### Records for processing
::::
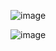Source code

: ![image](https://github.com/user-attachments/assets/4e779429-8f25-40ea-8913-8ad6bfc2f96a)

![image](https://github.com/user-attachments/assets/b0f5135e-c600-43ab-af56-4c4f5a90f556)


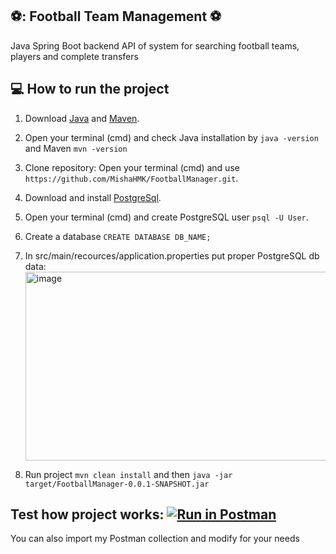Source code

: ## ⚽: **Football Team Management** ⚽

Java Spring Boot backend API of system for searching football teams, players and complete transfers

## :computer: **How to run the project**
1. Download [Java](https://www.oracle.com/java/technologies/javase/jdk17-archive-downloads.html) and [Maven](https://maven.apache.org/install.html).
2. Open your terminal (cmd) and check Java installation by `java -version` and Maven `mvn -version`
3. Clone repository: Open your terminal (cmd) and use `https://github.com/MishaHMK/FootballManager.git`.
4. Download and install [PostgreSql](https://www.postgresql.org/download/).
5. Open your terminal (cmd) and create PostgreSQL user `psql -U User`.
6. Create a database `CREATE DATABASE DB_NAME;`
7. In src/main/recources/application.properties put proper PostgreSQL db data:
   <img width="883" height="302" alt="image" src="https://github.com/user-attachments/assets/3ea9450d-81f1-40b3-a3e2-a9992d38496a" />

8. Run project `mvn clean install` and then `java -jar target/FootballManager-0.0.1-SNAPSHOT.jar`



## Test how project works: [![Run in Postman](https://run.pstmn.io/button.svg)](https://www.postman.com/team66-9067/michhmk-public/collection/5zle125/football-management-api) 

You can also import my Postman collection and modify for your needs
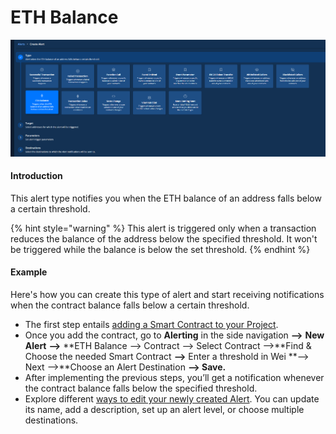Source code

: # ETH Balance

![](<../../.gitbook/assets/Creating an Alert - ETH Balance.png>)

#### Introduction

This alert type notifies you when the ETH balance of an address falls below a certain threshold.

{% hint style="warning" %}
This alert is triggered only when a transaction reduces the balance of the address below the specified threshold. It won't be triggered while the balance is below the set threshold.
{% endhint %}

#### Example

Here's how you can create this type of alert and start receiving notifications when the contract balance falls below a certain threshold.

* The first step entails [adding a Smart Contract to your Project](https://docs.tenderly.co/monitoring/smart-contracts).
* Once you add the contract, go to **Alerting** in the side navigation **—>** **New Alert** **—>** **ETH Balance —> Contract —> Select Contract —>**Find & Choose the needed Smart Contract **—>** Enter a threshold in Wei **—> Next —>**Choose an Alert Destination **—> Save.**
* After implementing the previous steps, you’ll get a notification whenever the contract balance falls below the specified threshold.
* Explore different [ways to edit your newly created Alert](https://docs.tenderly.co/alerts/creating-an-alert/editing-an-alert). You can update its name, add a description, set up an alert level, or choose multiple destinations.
::::
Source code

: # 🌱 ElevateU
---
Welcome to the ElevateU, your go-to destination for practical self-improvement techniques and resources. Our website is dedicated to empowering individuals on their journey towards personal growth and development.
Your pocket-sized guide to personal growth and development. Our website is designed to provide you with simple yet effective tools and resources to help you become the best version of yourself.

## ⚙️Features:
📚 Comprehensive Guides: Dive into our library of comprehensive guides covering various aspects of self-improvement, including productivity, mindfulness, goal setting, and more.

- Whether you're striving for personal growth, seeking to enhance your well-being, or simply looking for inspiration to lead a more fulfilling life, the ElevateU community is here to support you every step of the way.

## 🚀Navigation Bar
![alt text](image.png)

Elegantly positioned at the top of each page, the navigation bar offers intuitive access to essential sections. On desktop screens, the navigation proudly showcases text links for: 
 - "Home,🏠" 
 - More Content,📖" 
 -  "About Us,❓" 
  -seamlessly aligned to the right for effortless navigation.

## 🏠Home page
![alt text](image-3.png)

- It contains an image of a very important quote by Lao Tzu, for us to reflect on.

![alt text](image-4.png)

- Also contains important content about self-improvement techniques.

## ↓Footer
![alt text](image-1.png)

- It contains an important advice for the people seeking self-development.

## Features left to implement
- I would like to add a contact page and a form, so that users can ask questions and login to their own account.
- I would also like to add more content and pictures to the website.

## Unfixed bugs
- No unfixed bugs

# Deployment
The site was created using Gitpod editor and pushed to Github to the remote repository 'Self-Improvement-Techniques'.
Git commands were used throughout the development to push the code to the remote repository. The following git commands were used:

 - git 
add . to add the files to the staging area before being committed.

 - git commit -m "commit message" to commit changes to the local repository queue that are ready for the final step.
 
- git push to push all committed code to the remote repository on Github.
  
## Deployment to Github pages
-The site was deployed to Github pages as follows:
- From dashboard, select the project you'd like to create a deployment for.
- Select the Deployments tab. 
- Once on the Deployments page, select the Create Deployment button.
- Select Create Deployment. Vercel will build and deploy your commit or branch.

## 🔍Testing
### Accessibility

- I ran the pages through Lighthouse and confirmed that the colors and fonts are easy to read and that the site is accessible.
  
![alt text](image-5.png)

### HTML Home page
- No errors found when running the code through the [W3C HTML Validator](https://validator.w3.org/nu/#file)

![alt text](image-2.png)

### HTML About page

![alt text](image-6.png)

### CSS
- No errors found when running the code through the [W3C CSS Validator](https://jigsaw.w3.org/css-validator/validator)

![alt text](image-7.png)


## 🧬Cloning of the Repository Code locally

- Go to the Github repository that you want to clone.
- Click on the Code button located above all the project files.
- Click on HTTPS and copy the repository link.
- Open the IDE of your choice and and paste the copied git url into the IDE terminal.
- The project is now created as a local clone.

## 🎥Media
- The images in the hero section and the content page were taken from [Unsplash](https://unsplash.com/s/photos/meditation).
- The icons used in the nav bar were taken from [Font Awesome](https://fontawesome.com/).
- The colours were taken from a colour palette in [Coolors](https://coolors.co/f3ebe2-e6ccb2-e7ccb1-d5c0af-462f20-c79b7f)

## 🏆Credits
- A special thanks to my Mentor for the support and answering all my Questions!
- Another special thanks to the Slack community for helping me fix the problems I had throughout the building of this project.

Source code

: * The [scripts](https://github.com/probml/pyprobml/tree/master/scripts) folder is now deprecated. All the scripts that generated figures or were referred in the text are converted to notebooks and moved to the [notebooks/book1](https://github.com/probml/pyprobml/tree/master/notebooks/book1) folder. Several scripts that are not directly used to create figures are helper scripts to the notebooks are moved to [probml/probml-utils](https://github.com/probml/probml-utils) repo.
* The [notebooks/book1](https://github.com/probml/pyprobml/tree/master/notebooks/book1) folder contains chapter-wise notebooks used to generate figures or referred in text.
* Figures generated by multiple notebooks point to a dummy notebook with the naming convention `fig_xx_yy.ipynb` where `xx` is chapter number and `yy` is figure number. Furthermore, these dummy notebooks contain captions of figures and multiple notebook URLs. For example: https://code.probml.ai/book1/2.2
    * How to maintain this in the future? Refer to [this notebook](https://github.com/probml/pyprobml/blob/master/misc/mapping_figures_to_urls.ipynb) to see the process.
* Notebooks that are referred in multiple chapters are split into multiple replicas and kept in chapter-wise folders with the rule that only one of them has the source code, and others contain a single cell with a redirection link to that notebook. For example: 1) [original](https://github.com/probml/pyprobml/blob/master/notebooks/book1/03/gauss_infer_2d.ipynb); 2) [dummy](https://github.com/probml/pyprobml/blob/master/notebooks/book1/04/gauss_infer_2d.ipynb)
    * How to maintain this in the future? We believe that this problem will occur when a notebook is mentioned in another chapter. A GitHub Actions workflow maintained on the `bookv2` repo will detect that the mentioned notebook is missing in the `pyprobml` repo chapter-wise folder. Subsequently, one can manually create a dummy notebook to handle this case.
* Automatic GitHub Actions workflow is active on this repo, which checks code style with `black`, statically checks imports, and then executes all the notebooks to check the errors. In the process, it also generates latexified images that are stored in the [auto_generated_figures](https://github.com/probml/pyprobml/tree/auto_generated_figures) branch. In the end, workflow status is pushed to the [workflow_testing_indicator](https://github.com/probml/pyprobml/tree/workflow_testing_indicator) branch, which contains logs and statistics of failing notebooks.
::::
Show every line of the data above that contains the word "files".

### Solution
add . to add the files to the staging area before being committed.
- Click on the Code button located above all the project files.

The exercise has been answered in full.